=== Set of tasks ===
(1) According to the article on Lakewood's proposed weapon ordinance, on what date will the City Council consider the change?
(2) Extend the article on Lakewood's proposed weapon ordinance with a few sentences that pick up right after its final quoted passage.

=== Excerpt to read ===
The City Council will consider a recommended ordinance change to the city’s weapon laws on August 5 perhaps to address what happened very late one evening this past month.
Shortly before midnight on June 18, twenty-eight year old Patrick O’Meara was shot dead at a Tillicum residence by Lakewood Police.
In a follow-up story June 24, Lt. Chris Lawler stated that the four officers at the scene believed the cap pistol O’Meara was holding at the time was a firearm.
“Officers approached the residence and knocked on the door, announcing that they were the ‘Police’. Other officers were standing at the side of the residence at a window and spotted O’Meara inside, armed with a firearm. Despite repeated attempts to order O’Meara to drop the weapon, he refused and forced officers to fire their weapons,” killing O’Meara.
Now, in a letter dated July 25 to the Mayor and City Council, Matt Kaser, Acting Lakewood City Attorney, suggests the following change:
“It is unlawful for anyone to carry, exhibit, display or draw any pistol, rifle, dagger, sword, knife or other cutting or stabbing instrument, club or any other weapon item apparently that appears to be capable of producing bodily harm, in a manner, under circumstances, and at a time and place that either manifests an intent to intimidate another or that warrants alarm for the safety of other persons.”

[Data records]
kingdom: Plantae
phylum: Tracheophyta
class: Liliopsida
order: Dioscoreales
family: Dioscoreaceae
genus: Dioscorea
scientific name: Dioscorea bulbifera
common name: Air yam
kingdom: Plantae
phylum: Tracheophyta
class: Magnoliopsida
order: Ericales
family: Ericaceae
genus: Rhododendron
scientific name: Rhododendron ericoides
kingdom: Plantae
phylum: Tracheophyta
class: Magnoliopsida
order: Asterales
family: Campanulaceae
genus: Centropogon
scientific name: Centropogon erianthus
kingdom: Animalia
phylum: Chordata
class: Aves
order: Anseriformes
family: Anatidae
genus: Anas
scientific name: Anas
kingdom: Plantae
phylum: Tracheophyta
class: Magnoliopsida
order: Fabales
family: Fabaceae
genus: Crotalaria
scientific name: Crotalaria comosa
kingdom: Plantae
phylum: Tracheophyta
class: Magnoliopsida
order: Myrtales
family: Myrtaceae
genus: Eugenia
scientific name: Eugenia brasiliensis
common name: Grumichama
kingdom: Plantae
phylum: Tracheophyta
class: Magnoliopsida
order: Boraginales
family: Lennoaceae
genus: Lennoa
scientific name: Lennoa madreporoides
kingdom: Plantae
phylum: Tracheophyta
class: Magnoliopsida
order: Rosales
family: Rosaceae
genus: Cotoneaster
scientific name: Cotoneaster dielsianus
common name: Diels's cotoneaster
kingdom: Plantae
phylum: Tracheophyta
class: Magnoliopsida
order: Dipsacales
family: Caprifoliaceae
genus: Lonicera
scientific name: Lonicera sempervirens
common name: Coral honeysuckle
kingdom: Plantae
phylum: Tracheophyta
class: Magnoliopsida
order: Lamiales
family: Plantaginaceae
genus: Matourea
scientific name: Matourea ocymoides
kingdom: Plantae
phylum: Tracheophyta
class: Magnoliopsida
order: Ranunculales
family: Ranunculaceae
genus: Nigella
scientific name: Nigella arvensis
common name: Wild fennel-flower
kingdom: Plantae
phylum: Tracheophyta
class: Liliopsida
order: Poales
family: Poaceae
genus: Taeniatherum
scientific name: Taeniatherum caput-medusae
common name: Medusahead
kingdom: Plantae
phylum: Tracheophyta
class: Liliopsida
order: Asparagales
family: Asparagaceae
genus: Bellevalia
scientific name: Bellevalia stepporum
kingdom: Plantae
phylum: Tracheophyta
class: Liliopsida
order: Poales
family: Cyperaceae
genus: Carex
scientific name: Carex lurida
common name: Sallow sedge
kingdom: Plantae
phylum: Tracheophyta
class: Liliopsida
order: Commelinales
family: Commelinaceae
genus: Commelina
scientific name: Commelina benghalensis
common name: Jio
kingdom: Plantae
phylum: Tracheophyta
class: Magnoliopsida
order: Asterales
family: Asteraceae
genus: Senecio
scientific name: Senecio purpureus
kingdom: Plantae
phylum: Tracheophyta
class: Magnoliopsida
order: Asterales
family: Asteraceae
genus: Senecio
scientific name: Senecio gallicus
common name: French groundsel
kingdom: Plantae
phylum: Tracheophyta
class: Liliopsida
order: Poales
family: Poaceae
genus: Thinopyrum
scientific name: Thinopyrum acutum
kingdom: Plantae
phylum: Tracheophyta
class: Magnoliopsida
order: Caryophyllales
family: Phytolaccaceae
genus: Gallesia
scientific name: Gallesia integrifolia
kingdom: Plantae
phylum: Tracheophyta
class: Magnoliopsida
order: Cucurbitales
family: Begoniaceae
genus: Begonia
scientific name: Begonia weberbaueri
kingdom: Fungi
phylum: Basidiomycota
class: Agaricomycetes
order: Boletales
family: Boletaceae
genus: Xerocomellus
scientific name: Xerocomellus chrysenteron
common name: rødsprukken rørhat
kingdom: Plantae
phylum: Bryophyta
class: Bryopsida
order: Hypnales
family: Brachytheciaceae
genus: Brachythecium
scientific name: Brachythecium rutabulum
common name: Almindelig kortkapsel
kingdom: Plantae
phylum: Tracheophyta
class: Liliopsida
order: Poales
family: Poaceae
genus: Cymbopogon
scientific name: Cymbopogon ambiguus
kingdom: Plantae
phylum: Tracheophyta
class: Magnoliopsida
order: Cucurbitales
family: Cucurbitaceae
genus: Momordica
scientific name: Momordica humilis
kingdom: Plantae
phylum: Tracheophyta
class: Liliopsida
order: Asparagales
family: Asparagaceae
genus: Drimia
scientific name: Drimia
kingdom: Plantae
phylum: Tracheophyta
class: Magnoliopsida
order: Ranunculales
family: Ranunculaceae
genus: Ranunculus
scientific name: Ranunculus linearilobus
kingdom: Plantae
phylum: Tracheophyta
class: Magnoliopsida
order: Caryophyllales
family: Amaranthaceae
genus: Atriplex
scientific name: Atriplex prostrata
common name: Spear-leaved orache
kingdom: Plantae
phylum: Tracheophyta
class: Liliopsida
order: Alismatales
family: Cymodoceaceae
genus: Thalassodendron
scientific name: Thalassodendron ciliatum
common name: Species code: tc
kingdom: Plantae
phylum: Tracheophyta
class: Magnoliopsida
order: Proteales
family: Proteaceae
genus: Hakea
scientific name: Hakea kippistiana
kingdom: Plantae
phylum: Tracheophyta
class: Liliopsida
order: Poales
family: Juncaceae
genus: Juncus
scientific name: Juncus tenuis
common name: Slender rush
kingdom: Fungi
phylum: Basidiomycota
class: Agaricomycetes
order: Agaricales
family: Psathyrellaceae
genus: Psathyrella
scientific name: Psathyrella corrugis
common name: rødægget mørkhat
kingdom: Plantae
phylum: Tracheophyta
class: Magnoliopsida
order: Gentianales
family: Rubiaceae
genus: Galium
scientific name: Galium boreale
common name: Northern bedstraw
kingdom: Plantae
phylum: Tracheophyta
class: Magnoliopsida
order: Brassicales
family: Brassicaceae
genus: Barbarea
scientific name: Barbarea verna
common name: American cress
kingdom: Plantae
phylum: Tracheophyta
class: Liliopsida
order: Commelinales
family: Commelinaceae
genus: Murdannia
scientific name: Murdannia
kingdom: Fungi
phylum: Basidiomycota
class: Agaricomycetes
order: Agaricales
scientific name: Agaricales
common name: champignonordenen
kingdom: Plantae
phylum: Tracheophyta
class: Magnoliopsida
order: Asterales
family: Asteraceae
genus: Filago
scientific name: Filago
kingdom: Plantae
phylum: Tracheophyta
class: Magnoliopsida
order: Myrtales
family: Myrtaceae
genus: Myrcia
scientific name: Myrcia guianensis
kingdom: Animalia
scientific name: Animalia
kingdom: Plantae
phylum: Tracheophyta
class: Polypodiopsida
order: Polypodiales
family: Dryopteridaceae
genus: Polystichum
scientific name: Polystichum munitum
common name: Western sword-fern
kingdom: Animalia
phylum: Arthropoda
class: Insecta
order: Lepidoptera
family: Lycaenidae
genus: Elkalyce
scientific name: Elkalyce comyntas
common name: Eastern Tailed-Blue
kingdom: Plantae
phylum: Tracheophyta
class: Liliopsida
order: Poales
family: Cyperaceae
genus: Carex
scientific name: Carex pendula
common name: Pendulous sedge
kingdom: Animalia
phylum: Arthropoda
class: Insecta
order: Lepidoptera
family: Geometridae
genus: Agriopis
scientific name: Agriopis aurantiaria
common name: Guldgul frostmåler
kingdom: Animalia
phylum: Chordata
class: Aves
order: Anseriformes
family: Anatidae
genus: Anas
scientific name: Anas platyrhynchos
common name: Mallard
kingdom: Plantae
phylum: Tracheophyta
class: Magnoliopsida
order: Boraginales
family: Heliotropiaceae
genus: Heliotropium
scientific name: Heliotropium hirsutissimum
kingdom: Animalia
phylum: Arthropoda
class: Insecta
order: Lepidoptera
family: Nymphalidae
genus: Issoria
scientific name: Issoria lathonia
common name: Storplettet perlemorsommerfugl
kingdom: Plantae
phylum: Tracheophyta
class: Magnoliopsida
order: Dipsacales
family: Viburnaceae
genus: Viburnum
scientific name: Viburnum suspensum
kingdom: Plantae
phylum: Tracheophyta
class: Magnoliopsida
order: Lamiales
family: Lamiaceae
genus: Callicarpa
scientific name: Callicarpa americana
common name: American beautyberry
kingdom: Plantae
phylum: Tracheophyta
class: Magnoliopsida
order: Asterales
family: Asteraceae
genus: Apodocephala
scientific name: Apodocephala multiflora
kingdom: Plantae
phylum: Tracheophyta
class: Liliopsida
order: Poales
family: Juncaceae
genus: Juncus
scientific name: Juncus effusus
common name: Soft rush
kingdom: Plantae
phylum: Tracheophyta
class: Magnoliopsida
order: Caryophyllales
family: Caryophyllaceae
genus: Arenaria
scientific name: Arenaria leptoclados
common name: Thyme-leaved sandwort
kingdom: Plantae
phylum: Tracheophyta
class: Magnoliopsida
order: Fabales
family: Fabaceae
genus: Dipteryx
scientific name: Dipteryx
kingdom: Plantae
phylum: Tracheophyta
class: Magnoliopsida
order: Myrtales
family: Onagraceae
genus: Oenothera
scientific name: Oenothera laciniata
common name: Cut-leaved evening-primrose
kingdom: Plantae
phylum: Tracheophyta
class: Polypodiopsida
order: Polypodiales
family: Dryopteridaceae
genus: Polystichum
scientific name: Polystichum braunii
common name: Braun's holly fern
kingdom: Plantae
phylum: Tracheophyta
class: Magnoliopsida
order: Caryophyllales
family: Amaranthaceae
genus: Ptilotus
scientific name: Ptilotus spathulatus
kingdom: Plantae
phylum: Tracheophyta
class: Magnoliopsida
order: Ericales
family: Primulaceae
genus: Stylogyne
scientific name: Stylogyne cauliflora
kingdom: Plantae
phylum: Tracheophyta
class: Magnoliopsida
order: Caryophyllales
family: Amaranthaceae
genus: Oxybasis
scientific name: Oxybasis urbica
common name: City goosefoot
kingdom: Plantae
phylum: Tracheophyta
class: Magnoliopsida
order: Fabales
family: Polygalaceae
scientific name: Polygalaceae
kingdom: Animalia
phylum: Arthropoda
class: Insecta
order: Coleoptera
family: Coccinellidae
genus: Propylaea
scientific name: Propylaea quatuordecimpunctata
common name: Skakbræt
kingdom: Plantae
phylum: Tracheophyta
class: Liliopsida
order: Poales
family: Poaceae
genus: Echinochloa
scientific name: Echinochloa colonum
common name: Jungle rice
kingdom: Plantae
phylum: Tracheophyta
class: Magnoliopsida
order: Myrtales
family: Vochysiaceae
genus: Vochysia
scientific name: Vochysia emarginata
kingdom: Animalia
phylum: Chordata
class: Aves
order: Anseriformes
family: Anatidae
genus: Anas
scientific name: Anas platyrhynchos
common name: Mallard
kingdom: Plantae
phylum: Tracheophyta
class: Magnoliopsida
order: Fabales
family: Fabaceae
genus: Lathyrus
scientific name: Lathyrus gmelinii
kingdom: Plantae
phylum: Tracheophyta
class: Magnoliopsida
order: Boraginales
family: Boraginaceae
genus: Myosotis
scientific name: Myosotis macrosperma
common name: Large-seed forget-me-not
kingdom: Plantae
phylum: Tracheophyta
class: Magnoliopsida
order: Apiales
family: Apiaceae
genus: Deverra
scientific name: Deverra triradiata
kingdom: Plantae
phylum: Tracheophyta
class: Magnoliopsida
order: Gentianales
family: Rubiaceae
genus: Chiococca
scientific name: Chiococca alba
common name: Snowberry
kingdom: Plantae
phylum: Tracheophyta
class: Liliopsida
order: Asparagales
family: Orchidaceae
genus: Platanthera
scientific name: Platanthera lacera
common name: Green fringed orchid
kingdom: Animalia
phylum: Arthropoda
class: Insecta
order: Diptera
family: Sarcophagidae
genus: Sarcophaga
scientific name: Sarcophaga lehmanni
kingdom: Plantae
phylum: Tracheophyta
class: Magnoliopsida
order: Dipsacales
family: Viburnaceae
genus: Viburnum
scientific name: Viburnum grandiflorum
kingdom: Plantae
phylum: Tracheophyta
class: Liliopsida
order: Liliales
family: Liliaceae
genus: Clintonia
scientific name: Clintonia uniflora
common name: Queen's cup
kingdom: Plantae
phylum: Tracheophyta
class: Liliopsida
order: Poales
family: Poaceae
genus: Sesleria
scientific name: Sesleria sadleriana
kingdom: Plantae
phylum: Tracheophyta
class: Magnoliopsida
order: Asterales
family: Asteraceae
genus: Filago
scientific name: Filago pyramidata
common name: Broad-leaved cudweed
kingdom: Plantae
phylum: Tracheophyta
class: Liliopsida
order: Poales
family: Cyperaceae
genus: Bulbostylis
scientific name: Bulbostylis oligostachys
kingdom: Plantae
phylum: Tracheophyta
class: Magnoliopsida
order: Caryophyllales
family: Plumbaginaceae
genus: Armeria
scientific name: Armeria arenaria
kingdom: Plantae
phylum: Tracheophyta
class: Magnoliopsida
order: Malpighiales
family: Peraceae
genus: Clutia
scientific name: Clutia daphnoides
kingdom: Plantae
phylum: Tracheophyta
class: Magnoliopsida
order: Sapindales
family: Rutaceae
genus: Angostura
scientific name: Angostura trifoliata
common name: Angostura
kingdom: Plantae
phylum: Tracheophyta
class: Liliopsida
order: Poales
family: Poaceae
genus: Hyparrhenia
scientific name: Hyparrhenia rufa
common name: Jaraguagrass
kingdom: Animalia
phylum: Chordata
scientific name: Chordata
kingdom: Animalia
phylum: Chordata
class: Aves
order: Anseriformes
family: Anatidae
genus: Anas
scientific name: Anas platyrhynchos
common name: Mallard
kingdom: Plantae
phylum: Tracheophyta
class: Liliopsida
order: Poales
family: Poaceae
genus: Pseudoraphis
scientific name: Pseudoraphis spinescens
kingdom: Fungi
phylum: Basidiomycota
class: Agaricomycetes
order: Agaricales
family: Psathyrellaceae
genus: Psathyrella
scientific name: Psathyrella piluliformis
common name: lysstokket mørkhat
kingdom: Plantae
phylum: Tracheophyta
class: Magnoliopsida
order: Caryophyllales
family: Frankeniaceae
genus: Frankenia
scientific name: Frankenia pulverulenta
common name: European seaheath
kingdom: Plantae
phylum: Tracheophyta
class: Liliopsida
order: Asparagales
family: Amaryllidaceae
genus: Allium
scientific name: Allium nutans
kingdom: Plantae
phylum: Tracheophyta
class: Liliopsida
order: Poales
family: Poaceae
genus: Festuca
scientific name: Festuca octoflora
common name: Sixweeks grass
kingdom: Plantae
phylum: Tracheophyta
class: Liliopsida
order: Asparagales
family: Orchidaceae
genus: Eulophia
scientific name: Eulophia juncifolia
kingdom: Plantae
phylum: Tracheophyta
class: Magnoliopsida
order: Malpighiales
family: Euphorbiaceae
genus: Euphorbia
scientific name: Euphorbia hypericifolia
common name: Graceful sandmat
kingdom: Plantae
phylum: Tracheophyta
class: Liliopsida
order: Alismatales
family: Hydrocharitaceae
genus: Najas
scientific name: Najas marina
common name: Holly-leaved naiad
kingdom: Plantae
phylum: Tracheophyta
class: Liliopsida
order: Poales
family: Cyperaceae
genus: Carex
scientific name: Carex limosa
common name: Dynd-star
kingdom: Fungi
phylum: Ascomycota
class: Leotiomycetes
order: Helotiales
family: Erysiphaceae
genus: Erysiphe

=== Task-by-task answers ===
(1) August 5.

(2)
Both “weapon” and “apparently” are crossed out, while the word “item” and the phrase “that appears to be” are inserted.
The document may be found at this link and click on “Study Session Agenda July 22, 2013,” and scroll to pages 37-43.
The amendment here referenced would allow “the act of the display of an item purporting to be a weapon (to be) treated the same as if it were a weapon” evidently an attempt to clarify, and give strengthened support for, what happened to O’Meara and others wielding toy guns in such scenarios.
As serious as such life-and-death matters are, word-changes to address weapon violations – or “items” that shall now, if this ordinance change passes which is likely, be considered weapons that weren’t heretofore weapons – stops short, far short, light-years short of the discussion that should be taking place in city hall and in neighborhoods and across this city if not country.
Why, in the name of “protect and serve” did O’Meara have to die? And is a word or two difference the only difference that will be made per the “making a difference” logo emblazoned on Lakewood’s patrol cars?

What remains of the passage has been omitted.